EXERCISE:
Your copy should match the listing below word for word, with no images in it.

SOURCE MATERIAL:
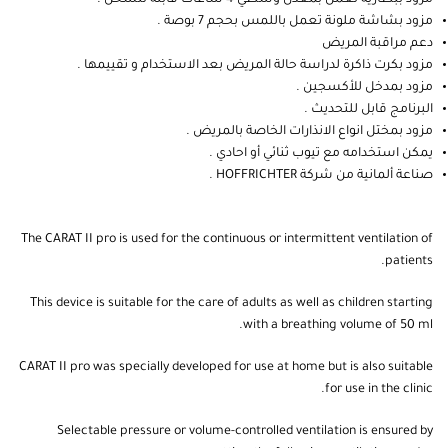
مزود ببطارية تعمل بمعدل وسطي 4 ساعات قابلة للشحن .
مزود بشاشة ملونة تعمل باللمس بحجم 7 بوصة .
دعم مراقبة المريض
مزود بكرت ذاكرة لدراسة حالة المريض بعد الاستخدام و تقييمها .
مزود بمدخل للأكسجين .
البرنامج قابل للتحديث .
مزود بمختل انواع الانذارات الخاصة بالمريض .
يمكن استخدامه مع تيوب ثنائي أو احادي .
صناعة ألمانية من شركة HOFFRICHTER .
The CARAT II pro is used for the continuous or intermittent ventilation of
patients.
This device is suitable for the care of adults as well as children starting
with a breathing volume of 50 ml.
CARAT II pro was specially developed for use at home but is also suitable
for use in the clinic.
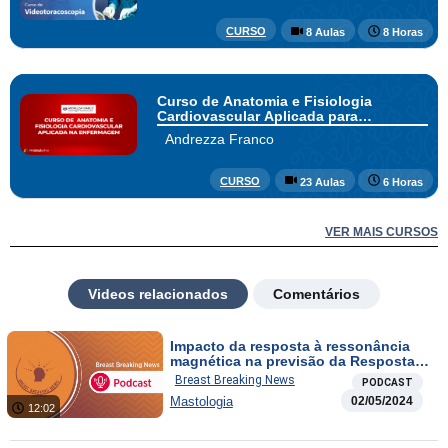
CURSO
8 Aulas
8 Horas
Curso de Anatomia e Fisiologia
Cardiovascular Aplicada para
Enfermagem
Andrezza Franco
CURSO
23 Aulas
6 Horas
VER MAIS CURSOS
Videos relacionados
Comentários
Impacto da resposta à ressonância
magnética na previsão da Resposta
Tumoral Axilar pós QTNeoadjuv. em
Breast Breaking News
PODCAST
pacientes com axila cN1-3
Mastologia
02/05/2024
12:02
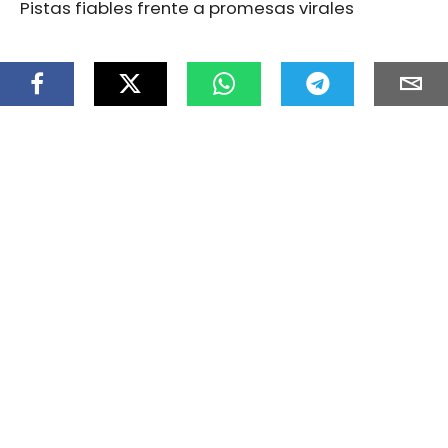
Pistas fiables frente a promesas virales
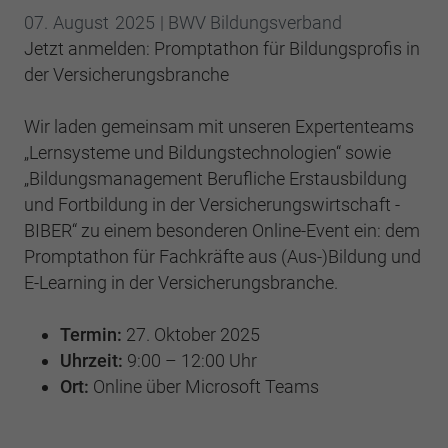
Einstellungen. Unter anderem eine zufällig
07.
August
2025
| BWV Bildungsverband
generierte ID, für die historische
Zweck
Laufzeit
2 Jahre
Jetzt anmelden: Promptathon für Bildungsprofis in
Speicherung Ihrer vorgenommen
Einstellungen, falls der Webseiten-Betreiber
der Versicherungsbranche
Sammelt Daten dazu, wie oft ein Benutzer
dies eingestellt hat.
eine Website besucht hat, sowie Daten für
Zweck
Wir laden gemeinsam mit unseren Expertenteams
den ersten und letzten Besuch. Von Google
Analytics verwendet.
„Lernsysteme und Bildungstechnologien“ sowie
Name
fe_typo3_user
„Bildungsmanagement Berufliche Erstausbildung
und Fortbildung in der Versicherungswirtschaft -
Anbieter
BWV Hamburg
Name
_gid
BIBER“ zu einem besonderen Online-Event ein: dem
Laufzeit
Sitzungsende
Promptathon für Fachkräfte aus (Aus-)Bildung und
Anbieter
Google Analytics
E-Learning in der Versicherungsbranche.
Speicherung der Benutzer-ID bei
Zweck
Laufzeit
1 Tag
Anmeldung über den Webseiten-Login .
Termin:
27. Oktober 2025
Registriert eine eindeutige ID, die verwendet
Uhrzeit:
9:00 – 12:00 Uhr
Zweck
wird, um statistische Daten dazu, wie der
Ort:
Online über Microsoft Teams
Besucher die Website nutzt, zu generieren.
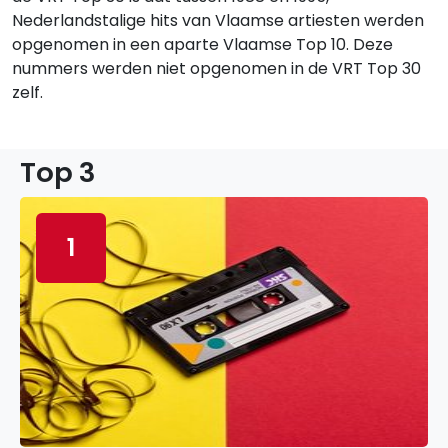
Nederlandstalige hits van Vlaamse artiesten werden
opgenomen in een aparte Vlaamse Top 10. Deze
nummers werden niet opgenomen in de VRT Top 30
zelf.
Top 3
1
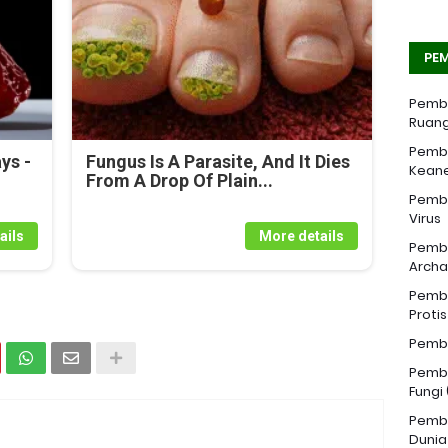
PEM
Pemba
Ruang
Pemba
ys -
Fungus Is A Parasite, And It Dies
Kean
From A Drop Of Plain...
Pemba
Virus
ails
More details
Pemba
Archa
Pemba
Proti
Pemba
Pemba
Fungi
Pemba
Dunia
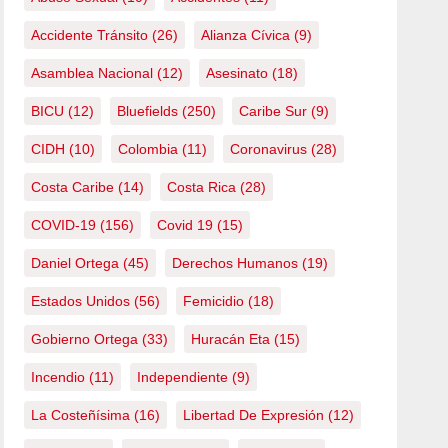
Accidente Tránsito
(26)
Alianza Cívica
(9)
Asamblea Nacional
(12)
Asesinato
(18)
BICU
(12)
Bluefields
(250)
Caribe Sur
(9)
CIDH
(10)
Colombia
(11)
Coronavirus
(28)
Costa Caribe
(14)
Costa Rica
(28)
COVID-19
(156)
Covid 19
(15)
Daniel Ortega
(45)
Derechos Humanos
(19)
Estados Unidos
(56)
Femicidio
(18)
Gobierno Ortega
(33)
Huracán Eta
(15)
Incendio
(11)
Independiente
(9)
La Costeñísima
(16)
Libertad De Expresión
(12)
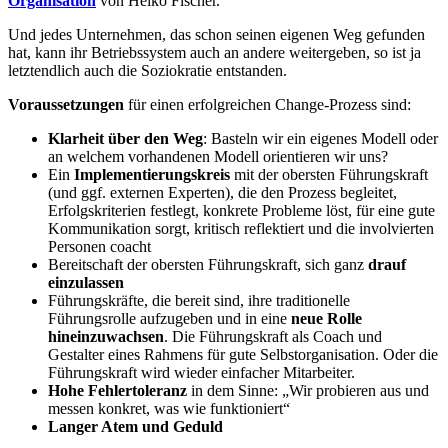
Organisation
von Heiko Fischer.
Und jedes Unternehmen, das schon seinen eigenen Weg gefunden
hat, kann ihr Betriebssystem auch an andere weitergeben, so ist ja
letztendlich auch die Soziokratie entstanden.
Voraussetzungen
für einen erfolgreichen Change-Prozess sind:
Klarheit über den Weg
: Basteln wir ein eigenes Modell oder
an welchem vorhandenen Modell orientieren wir uns?
Ein
Implementierungskreis
mit der obersten Führungskraft
(und ggf. externen Experten), die den Prozess begleitet,
Erfolgskriterien festlegt, konkrete Probleme löst, für eine gute
Kommunikation sorgt, kritisch reflektiert und die involvierten
Personen coacht
Bereitschaft der obersten Führungskraft, sich ganz
drauf
einzulassen
Führungskräfte, die bereit sind, ihre traditionelle
Führungsrolle aufzugeben und in eine
neue Rolle
hineinzuwachsen
. Die Führungskraft als Coach und
Gestalter eines Rahmens für gute Selbstorganisation. Oder die
Führungskraft wird wieder einfacher Mitarbeiter.
Hohe Fehlertoleranz
in dem Sinne: „Wir probieren aus und
messen konkret, was wie funktioniert“
Langer Atem und Geduld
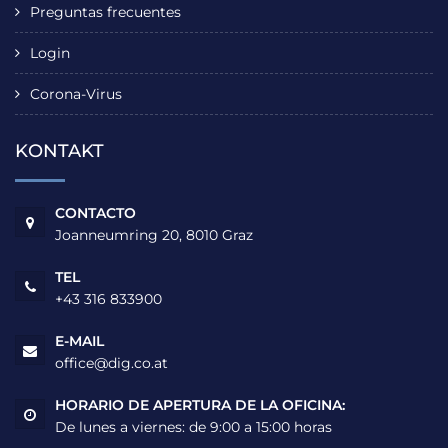
Preguntas frecuentes
Login
Corona-Virus
KONTAKT
CONTACTO
Joanneumring 20, 8010 Graz
TEL
+43 316 833900
E-MAIL
office@dig.co.at
HORARIO DE APERTURA DE LA OFICINA:
De lunes a viernes: de 9:00 a 15:00 horas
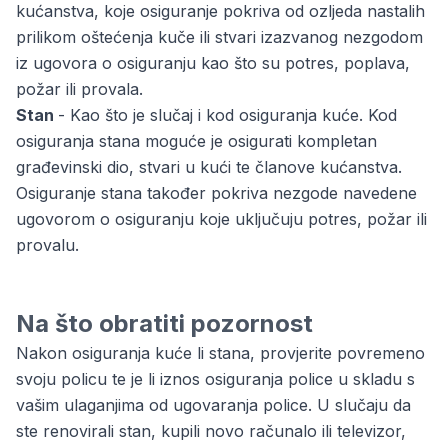
kućanstva, koje osiguranje pokriva od ozljeda nastalih
prilikom oštećenja kuče ili stvari izazvanog nezgodom
iz ugovora o osiguranju kao što su potres, poplava,
požar ili provala.
Stan
- Kao što je slučaj i kod osiguranja kuće. Kod
osiguranja stana moguće je osigurati kompletan
građevinski dio, stvari u kući te članove kućanstva.
Osiguranje stana također pokriva nezgode navedene
ugovorom o osiguranju koje uključuju potres, požar ili
provalu.
Na što obratiti pozornost
Nakon osiguranja kuće li stana, provjerite povremeno
svoju policu te je li iznos osiguranja police u skladu s
vašim ulaganjima od ugovaranja police. U slučaju da
ste renovirali stan, kupili novo računalo ili televizor,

YOUR RESPONSE:
مزود ببطارية تعمل بمعدل وسطي 4 ساعات قابلة للشحن .
مزود بشاشة ملونة تعمل باللمس بحجم 7 بوصة .
دعم مراقبة المريض
مزود بكرت ذاكرة لدراسة حالة المريض بعد الاستخدام و تقييمها .
مزود بمدخل للأكسجين .
البرنامج قابل للتحديث .
مزود بمختل انواع الانذارات الخاصة بالمريض .
يمكن استخدامه مع تيوب ثنائي أو احادي .
صناعة ألمانية من شركة HOFFRICHTER .
The CARAT II pro is used for the continuous or intermittent ventilation of
patients.
This device is suitable for the care of adults as well as children starting
with a breathing volume of 50 ml.
CARAT II pro was specially developed for use at home but is also suitable
for use in the clinic.
CURSO
8 Aulas
8 Horas
Curso de Anatomia e Fisiologia
Cardiovascular Aplicada para
Enfermagem
Andrezza Franco
CURSO
23 Aulas
6 Horas
VER MAIS CURSOS
Videos relacionados
Comentários
Impacto da resposta à ressonância
magnética na previsão da Resposta
Tumoral Axilar pós QTNeoadjuv. em
Breast Breaking News
PODCAST
pacientes com axila cN1-3
Mastologia
02/05/2024
12:02
Pistas fiables frente a promesas virales
Einstellungen. Unter anderem eine zufällig
07.
August
2025
| BWV Bildungsverband
generierte ID, für die historische
Zweck
Laufzeit
2 Jahre
Jetzt anmelden: Promptathon für Bildungsprofis in
Speicherung Ihrer vorgenommen
Einstellungen, falls der Webseiten-Betreiber
der Versicherungsbranche
Sammelt Daten dazu, wie oft ein Benutzer
dies eingestellt hat.
eine Website besucht hat, sowie Daten für
Zweck
Wir laden gemeinsam mit unseren Expertenteams
den ersten und letzten Besuch. Von Google
Analytics verwendet.
„Lernsysteme und Bildungstechnologien“ sowie
Name
fe_typo3_user
„Bildungsmanagement Berufliche Erstausbildung
und Fortbildung in der Versicherungswirtschaft -
Anbieter
BWV Hamburg
Name
_gid
BIBER“ zu einem besonderen Online-Event ein: dem
Laufzeit
Sitzungsende
Promptathon für Fachkräfte aus (Aus-)Bildung und
Anbieter
Google Analytics
E-Learning in der Versicherungsbranche.
Speicherung der Benutzer-ID bei
Zweck
Laufzeit
1 Tag
Anmeldung über den Webseiten-Login .
Termin:
27. Oktober 2025
Registriert eine eindeutige ID, die verwendet
Uhrzeit:
9:00 – 12:00 Uhr
Zweck
wird, um statistische Daten dazu, wie der
Ort:
Online über Microsoft Teams
Besucher die Website nutzt, zu generieren.
Nederlandstalige hits van Vlaamse artiesten werden
opgenomen in een aparte Vlaamse Top 10. Deze
nummers werden niet opgenomen in de VRT Top 30
zelf.
Top 3
1
PEM
Pemba
Ruang
Pemba
ys -
Fungus Is A Parasite, And It Dies
Kean
From A Drop Of Plain...
Pemba
Virus
ails
More details
Pemba
Archa
Pemba
Proti
Pemba
Pemba
Fungi
Pemba
Dunia
Accidente Tránsito
(26)
Alianza Cívica
(9)
Asamblea Nacional
(12)
Asesinato
(18)
BICU
(12)
Bluefields
(250)
Caribe Sur
(9)
CIDH
(10)
Colombia
(11)
Coronavirus
(28)
Costa Caribe
(14)
Costa Rica
(28)
COVID-19
(156)
Covid 19
(15)
Daniel Ortega
(45)
Derechos Humanos
(19)
Estados Unidos
(56)
Femicidio
(18)
Gobierno Ortega
(33)
Huracán Eta
(15)
Incendio
(11)
Independiente
(9)
La Costeñísima
(16)
Libertad De Expresión
(12)
Organisation
von Heiko Fischer.
Und jedes Unternehmen, das schon seinen eigenen Weg gefunden
hat, kann ihr Betriebssystem auch an andere weitergeben, so ist ja
letztendlich auch die Soziokratie entstanden.
Voraussetzungen
für einen erfolgreichen Change-Prozess sind:
Klarheit über den Weg
: Basteln wir ein eigenes Modell oder
an welchem vorhandenen Modell orientieren wir uns?
Ein
Implementierungskreis
mit der obersten Führungskraft
(und ggf. externen Experten), die den Prozess begleitet,
Erfolgskriterien festlegt, konkrete Probleme löst, für eine gute
Kommunikation sorgt, kritisch reflektiert und die involvierten
Personen coacht
Bereitschaft der obersten Führungskraft, sich ganz
drauf
einzulassen
Führungskräfte, die bereit sind, ihre traditionelle
Führungsrolle aufzugeben und in eine
neue Rolle
hineinzuwachsen
. Die Führungskraft als Coach und
Gestalter eines Rahmens für gute Selbstorganisation. Oder die
Führungskraft wird wieder einfacher Mitarbeiter.
Hohe Fehlertoleranz
in dem Sinne: „Wir probieren aus und
messen konkret, was wie funktioniert“
Langer Atem und Geduld
Preguntas frecuentes
Login
Corona-Virus
KONTAKT
CONTACTO
Joanneumring 20, 8010 Graz
TEL
+43 316 833900
E-MAIL
office@dig.co.at
HORARIO DE APERTURA DE LA OFICINA:
De lunes a viernes: de 9:00 a 15:00 horas
kućanstva, koje osiguranje pokriva od ozljeda nastalih
prilikom oštećenja kuče ili stvari izazvanog nezgodom
iz ugovora o osiguranju kao što su potres, poplava,
požar ili provala.
Stan
- Kao što je slučaj i kod osiguranja kuće. Kod
osiguranja stana moguće je osigurati kompletan
građevinski dio, stvari u kući te članove kućanstva.
Osiguranje stana također pokriva nezgode navedene
ugovorom o osiguranju koje uključuju potres, požar ili
provalu.
Na što obratiti pozornost
Nakon osiguranja kuće li stana, provjerite povremeno
svoju policu te je li iznos osiguranja police u skladu s
vašim ulaganjima od ugovaranja police. U slučaju da
ste renovirali stan, kupili novo računalo ili televizor,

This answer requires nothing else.